Configuring provisioned concurrency for a function
In Lambda, concurrency is the number of in-flight requests that your function is currently handling. There are two types of concurrency controls available:
-
Reserved concurrency – This represents the maximum number of concurrent instances allocated to your function. When a function has reserved concurrency, no other function can use that concurrency. Reserved concurrency is useful for ensuring that your most critical functions always have enough concurrency to handle incoming requests. Configuring reserved concurrency for a function incurs no additional charges.
-
Provisioned concurrency – This is the number of pre-initialized execution environments allocated to your function. These execution environments are ready to respond immediately to incoming function requests. Provisioned concurrency is useful for reducing cold start latencies for functions. Configuring provisioned concurrency incurs additional charges to your AWS account.
This topic details how to manage and configure provisioned concurrency. For a conceptual overview of these two types of concurrency controls, see Reserved concurrency and provisioned concurrency. For more information on configuring reserved concurrency, see Configuring reserved concurrency for a function.
Note
Lambda functions linked to an Amazon MQ event source mapping have a default maximum concurrency. For Apache Active MQ, the maximum number of concurrent instances is 5. For Rabbit MQ, the maximum number of concurrent instances is 1. Setting reserved or provisioned concurrency for your function doesn't change these limits. To request an increase in the default maximum concurrency when using Amazon MQ, contact AWS Support.
Sections
- Configuring provisioned concurrency
- Accurately estimating required provisioned concurrency for a function
- Optimizing function code when using provisioned concurrency
- Using environment variables to view and control provisioned concurrency behavior
- Understanding logging and billing behavior with provisioned concurrency
- Using Application Auto Scaling to automate provisioned concurrency management
Configuring provisioned concurrency
You can configure provisioned concurrency settings for a function using the Lambda console or the Lambda API.
To allocate provisioned concurrency for a function (console)
Open the Functions page
of the Lambda console. -
Choose the function you want to allocate provisioned concurrency for.
-
Choose Configuration and then choose Concurrency.
-
Under Provisioned concurrency configurations, choose Add configuration.
-
Choose the qualifier type, and alias or version.
Note
You cannot use provisioned concurrency with the $LATEST version of any function.
If your function has an event source, make sure that event source points to the correct function alias or version. Otherwise, your function won't use provisioned concurrency environments.
-
Enter a number under Provisioned concurrency. Lambda provides an estimate of monthly costs.
-
Choose Save.
You can configure up to the Unreserved account concurrency in your account, minus 100. The remaining 100 units of concurrency are for functions that aren't using reserved concurrency. For example, if your account has a concurrency limit of 1,000, and you haven't assigned any reserved or provisioned concurrency to any of your other functions, you can configure a maximum of 900 provisioned concurrency units for a single function.

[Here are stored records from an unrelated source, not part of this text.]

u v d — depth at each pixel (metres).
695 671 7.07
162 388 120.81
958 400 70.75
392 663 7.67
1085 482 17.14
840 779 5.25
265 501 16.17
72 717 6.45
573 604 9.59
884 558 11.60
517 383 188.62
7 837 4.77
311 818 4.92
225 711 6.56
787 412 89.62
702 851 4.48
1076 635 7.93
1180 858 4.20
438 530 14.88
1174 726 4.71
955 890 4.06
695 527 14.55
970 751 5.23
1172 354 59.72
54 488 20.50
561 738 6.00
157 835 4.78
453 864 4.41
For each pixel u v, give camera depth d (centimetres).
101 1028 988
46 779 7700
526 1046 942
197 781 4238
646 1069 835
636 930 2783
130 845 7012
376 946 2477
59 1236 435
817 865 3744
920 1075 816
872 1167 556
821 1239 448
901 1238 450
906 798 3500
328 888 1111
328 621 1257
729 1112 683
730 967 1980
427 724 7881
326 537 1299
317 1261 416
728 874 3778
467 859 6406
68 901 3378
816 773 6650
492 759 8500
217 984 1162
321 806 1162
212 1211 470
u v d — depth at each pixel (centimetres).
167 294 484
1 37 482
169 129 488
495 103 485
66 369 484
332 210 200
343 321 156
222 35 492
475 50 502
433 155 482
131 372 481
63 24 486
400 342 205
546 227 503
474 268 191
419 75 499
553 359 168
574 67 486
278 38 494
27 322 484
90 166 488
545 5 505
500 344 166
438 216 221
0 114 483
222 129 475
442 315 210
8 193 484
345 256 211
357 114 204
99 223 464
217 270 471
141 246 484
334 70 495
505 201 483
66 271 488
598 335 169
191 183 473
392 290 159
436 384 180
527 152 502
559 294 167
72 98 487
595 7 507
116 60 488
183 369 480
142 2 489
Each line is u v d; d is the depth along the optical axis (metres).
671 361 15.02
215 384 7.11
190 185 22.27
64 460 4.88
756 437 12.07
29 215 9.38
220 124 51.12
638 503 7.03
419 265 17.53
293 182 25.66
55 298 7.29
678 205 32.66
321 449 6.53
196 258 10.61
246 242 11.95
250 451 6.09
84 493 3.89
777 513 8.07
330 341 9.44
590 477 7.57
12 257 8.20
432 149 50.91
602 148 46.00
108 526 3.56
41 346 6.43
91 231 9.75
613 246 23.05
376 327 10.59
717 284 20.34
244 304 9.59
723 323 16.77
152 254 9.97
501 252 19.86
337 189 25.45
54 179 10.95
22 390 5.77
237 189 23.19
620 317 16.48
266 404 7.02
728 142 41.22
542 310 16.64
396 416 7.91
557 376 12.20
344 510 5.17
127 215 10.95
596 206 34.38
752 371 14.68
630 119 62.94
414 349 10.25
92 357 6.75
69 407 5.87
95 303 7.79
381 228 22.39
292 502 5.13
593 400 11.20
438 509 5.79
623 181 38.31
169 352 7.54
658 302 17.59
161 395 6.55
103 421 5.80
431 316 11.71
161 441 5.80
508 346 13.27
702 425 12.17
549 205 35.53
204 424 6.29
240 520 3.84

Configuring provisioned concurrency for a function has an impact on the concurrency pool
available to other functions. For instance, if you configure 100 units of provisioned concurrency
for function-a
, other functions in your account must share the remaining 900 units
of concurrency. This is true even if function-a
doesn't use all 100 units.
It's possible to allocate both reserved concurrency and provisioned concurrency for the same function. In such cases, the provisioned concurrency cannot exceed the reserved concurrency.
This limitation extends to function versions. The maximum provisioned concurrency you can assign to a specific function version is the function's reserved concurrency minus the provisioned concurrency on other function versions.
To configure provisioned concurrency with the Lambda API, use the following API operations.
For example, to configure provisioned concurrency with the AWS Command Line Interface (CLI), use the
put-provisioned-concurrency-config
command. The following command allocates
100 units of provisioned concurrency for the BLUE
alias of a function named
my-function
:
aws lambda put-provisioned-concurrency-config --function-name my-function \ --qualifier BLUE \ --provisioned-concurrent-executions 100
You should see output that looks like the following:
{ "Requested ProvisionedConcurrentExecutions": 100, "Allocated ProvisionedConcurrentExecutions": 0, "Status": "IN_PROGRESS", "LastModified": "2023-01-21T11:30:00+0000" }
Accurately estimating required provisioned concurrency for a function
You can view any active function's concurrency metrics using CloudWatch metrics.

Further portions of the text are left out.